Comme l’indique le trio d'associations dans un communiqué, « si 77 % des communautés d’agglomération, urbaines et métropoles mettent en place des actions en termes de cybersécurité, c’est le cas de seulement 33 % des communautés de communes, selon le baromètre de la maturité numérique des territoires » .
« Ainsi, en fonction de leur nombre d’habitants, de leur statut et de leurs compétences, toutes les intercommunalités ne disposent pas des mêmes leviers et ne sont pas exposées à des risques de la même intensité. La catégorisation des intercommunalités en entités dites ''essentielles'' et "importantes", soumises à des niveaux d’obligations distincts, doivent donc tenir compte des compétences et services publics effectivement exercés par les collectivités. » Les trois associations demandent donc à ce que le nombre d’habitants ne soit pas le seul critère du degré d’obligations imposées.

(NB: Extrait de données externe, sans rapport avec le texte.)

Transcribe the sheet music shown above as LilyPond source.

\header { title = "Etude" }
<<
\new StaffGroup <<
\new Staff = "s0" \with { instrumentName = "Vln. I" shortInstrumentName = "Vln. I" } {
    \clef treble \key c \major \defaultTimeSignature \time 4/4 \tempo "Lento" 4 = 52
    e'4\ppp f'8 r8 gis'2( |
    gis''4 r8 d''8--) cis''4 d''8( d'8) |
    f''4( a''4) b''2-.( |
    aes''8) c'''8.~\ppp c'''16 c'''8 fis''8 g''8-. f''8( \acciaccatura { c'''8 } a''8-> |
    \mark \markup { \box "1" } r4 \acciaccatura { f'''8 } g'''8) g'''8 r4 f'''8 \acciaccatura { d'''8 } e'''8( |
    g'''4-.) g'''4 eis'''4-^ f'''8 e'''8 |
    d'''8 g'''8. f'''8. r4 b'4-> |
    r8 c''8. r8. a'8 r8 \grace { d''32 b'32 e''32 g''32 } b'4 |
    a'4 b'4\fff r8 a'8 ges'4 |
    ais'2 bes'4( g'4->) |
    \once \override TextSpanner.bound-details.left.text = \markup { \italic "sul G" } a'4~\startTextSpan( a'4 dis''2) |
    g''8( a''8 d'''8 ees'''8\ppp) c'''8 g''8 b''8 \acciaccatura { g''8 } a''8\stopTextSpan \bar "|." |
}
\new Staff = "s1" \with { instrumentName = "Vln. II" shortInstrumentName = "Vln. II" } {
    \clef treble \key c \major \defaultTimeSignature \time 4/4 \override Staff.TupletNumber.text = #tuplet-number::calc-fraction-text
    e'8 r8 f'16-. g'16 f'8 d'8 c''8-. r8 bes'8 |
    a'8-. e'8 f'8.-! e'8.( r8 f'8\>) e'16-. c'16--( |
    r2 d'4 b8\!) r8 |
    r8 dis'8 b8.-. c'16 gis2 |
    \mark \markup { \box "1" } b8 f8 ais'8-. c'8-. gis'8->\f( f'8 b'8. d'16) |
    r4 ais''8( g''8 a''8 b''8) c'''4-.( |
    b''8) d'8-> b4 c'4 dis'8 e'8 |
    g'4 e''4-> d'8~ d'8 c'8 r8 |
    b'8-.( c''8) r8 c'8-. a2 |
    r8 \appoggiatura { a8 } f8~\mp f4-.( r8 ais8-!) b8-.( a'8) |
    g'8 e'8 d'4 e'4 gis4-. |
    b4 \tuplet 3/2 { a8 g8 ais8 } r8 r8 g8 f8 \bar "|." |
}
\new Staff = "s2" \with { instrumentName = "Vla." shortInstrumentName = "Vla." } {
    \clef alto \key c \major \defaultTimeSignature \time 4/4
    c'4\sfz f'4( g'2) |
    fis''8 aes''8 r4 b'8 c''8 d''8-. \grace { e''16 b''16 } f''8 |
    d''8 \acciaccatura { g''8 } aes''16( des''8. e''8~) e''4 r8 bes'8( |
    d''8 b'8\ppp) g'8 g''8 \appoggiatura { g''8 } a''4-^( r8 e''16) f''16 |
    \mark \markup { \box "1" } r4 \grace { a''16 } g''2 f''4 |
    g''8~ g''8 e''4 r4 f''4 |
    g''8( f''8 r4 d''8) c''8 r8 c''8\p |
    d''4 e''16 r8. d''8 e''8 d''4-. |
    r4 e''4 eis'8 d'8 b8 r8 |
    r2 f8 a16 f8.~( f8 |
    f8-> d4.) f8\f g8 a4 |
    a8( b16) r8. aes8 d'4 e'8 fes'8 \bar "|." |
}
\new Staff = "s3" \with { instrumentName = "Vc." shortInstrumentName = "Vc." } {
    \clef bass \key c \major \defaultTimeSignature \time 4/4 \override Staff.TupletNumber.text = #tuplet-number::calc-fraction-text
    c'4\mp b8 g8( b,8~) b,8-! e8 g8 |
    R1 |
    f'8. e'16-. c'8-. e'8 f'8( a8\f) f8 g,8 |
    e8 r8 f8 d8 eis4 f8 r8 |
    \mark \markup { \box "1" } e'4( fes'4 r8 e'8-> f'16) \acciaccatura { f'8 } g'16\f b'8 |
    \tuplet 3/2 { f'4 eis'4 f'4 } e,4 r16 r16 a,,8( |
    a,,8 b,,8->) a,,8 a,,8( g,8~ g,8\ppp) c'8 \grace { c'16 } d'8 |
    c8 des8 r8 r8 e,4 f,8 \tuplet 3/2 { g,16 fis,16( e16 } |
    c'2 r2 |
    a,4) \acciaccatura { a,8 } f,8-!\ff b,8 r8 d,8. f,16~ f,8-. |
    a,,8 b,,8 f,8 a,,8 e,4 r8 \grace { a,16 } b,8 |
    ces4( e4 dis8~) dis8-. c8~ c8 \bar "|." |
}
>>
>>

Intercommunalités de France, France urbaine et Les Interconnectés demandent « une mise en conformité par étape, claire et progressive dans le temps » mais aussi un « accompagnement technique et financier dédié et adapté, en particulier pour les communautés de communes et d’agglomération » . Afin de renforcer le soutien de l’Anssi aux collectivités, elles demandent « un renforcement du rôle et des moyens alloués aux centres de réponse aux incidents cyber (CSIRT) en uniformisant les modalités de leur financement, aujourd’hui inéquitables » (lire article Maires de France) et « proposent la mise en place effective d’un numéro "17-cyber" unique et simple à destination des collectivités en cas d’urgence, afin de mieux coordonner les réponses lors d’une attaque informatique ».
De son côté, l’AMF travaille en lien avec l'Anssi pour que l'impact soit équilibré entre l'ambition légitime d'une meilleure cybersécurité des communes, l’investissement financier qui doit être raisonnable pour les collectivités, la progressivité de la mise en place des obligations, et le niveau de maturité de chaque collectivité.
Vers un seuil de 30 000 habitants ?
Stéphane Bouillon, secrétaire général de la défense et de la sécurité nationale, a été auditionné mercredi dernier à l’Assemblée nationale. Il a indiqué, en évoquant le futur projet de loi visant à intégrer la directive européenne, « qu’un certain nombre de dispositifs sont prévus pour amener ce qu’on appelle les entités essentielles (départements, régions et communes et intercommunalités de plus de 30 000 habitants) à pouvoir avancer là-dessus. On ne va pas imposer aux petites communes ou aux communautés de communes de moins de 30 000 habitants des choses impossibles, donc elles seront appelées entités importantes et on leur demandera simplement de veiller à des actions d’hygiène ».
Il est possible que lorsque le projet de loi sera étudié par les parlementaires, le seuil des 30 000 habitants évolue pour distinguer les entités « essentielles » des « importantes ». En attendant le début des travaux législatifs, les associations d’élus rappellent que « pour que le futur texte de loi atteigne sa cible, et qu’il ait des effets concrets localement, il devra être élaboré en lien étroit avec les associations de collectivités ».